Thaïlande : coup d’état militaire sur fond d’instabilité chronique

mai 15 | Actualité

People Act Magazine / Mai 2014

L’armée thaïlandaise a annoncé une prise de contrôle du pays après 7 mois de tensions maximales. Objectif selon le chef de l’armée de terre, le général Prayuth Chan-ocha : remettre de l’ordre dans le pays. Le combat entre chemises rouges et chemises jaunes perdure depuis la destitution de l’ex Première ministre, Yingluck Shinawatra, le 7 mai dernier. Une sorte de routine pour la Thaïlande en proie à une grande instabilité politique depuis 80 ans. Chronique d’un pays au bord de la guerre civile.

Pour mettre un terme au face-à-face entre les Jaunes et les Rouges, l’armée a pris les devant le 22 mai, avec l’annonce d’un coup d’état à la télévision «pour que le pays revienne à la normale», selon le chef de l’armée thaïlandaise, le général Prayuth Chan-ocha. Depuis le 7 mai, le ton était monté d’un cran avec la destitution de la Première ministre Yingluck Shinawatra. Depuis sept mois, les violences des manifestations ont causé 28 morts et 700 blessés.

Immédiatement après l’annonce du coup d’état, un couvre feu a été décrété entre 22 heures et 5 heures du matin. Les télévisions et les radios nationales ont cessé d’émettre. Tout rassemblement de plus de 5 personnes est interdit. L’armée a suspendu la Constitution de 2007. Une escalade de tensions allant de pair avec une instabilité politique chronique.

  • Chemises rouges : parti constitué des masses rurales du Nord et du Nord-Est du pays, partisans du pouvoir actuel.

  • Chemises jaunes : parti constitué des classes aisées, des cadres, des fonctionnaires et des monarchistes radicaux. Ces derniers représentent l’opposition face au pouvoir en place.

Les annonces interviennent deux jours après l’instauration de la loi martiale considérée comme un coup d’état déguisé, suivie de deux négociations entre les représentants des Jaunes et des Rouges n’ayant trouvé aucune issue positive. Avec cette prise de pouvoir militaire, le général Prayuth Chan-ocha souhaite mettre un terme à un interminable cycle de violence. Toutefois, de nombreuses questions restent encore sans réponses.

La mise en place d’une élection initialement programmée le 20 juillet prochain est-elle, par exemple, toujours d’actualité  ? L’armée va-t-elle nommer un nouveau premier ministre ? Si oui, dans quel camp jouera le responsable désigné ? Comment réagiront les partisans du Rouge ou ceux du Jaune ? Doit-on maintenant s’attendre à une guerre civile ?

Instabilité politique chronique

Le mouvement pro-gouvernemental a déclaré un risque de guerre civile.
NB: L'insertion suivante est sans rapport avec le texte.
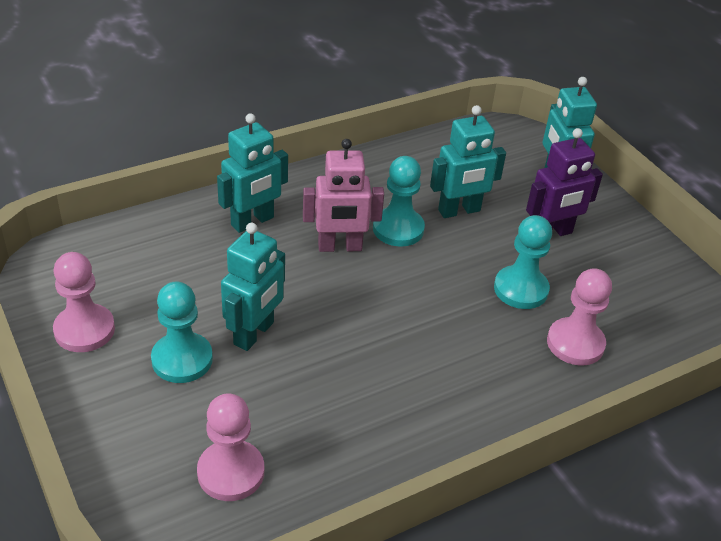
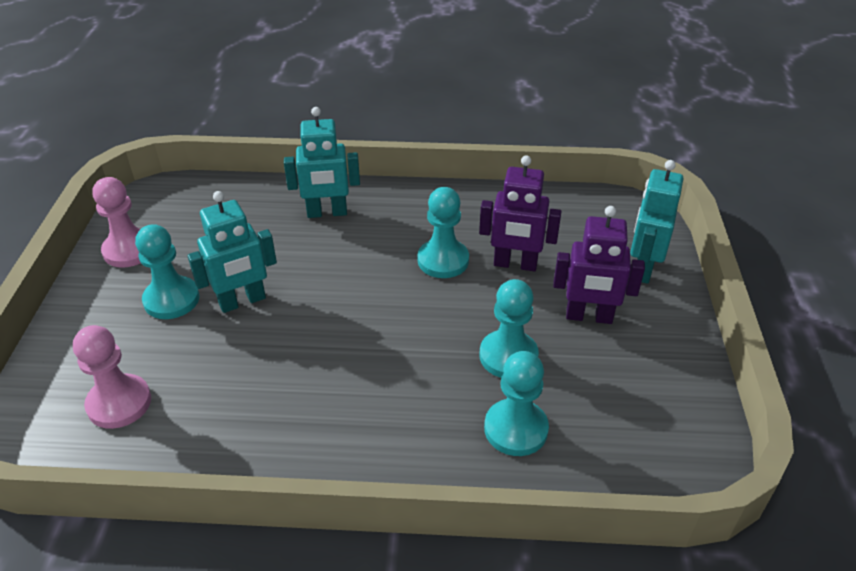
camera: 35 degrees right, 0 degrees up
pink robot [303,139,384,252] -> none
turquoise robot [430,105,506,218] -> purple robot [479,155,562,271]
pink pawn [547,268,612,366] -> turquoise pawn [484,351,549,456]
Le pays garde, en effet, des stigmates de ses instabilités passées. Au printemps 2010, les affrontements entre pro et anti-Thaksin Shinawatra avaient déjà causé plus de 90 morts et 2000 blessés.

Dix-huit coups d’états, plus ou moins tentés ou réussis, se sont succédés depuis 1932, date de l’instauration de la monarchie constitutionnelle. Le renversement de pouvoir survenu en 2006 permet d’expliquer, en partie, la situation actuelle. L’ancien Premier ministre Thaksin Shinawatra dont la gouvernance fut marquée par la corruption vit désormais à Dubaï. Sa sœur, Yingluck Shinawatra, reste à la source de la division du pays. Elle remporte en 2011 les élections législatives avec son parti, le Pheu Thai. En novembre 2013, la colère envers la Première ministre gagne le pays. L’opposition l’accuse d’être la marionnette politique de son frère. Elle dissout le Parlement puis organise des élections législatives anticipées, le 2 février 2014. Élections invalidées par la Cour constitutionnelle au motif d’un scrutin non conforme, et douteux. Le 7 mai 2014, nouveau coup dur pour la Première ministre, la Cour constitutionnelle annonce sa destitution pour corruption et abus de pouvoir.

C’est donc dans un contexte aux multiples rebondissements qu’a été annoncé le dix-neuvième coup d’état militaire en Thaïlande. Les conséquences de ce nouveau coup de théâtre restent, à ce jour, inconnues.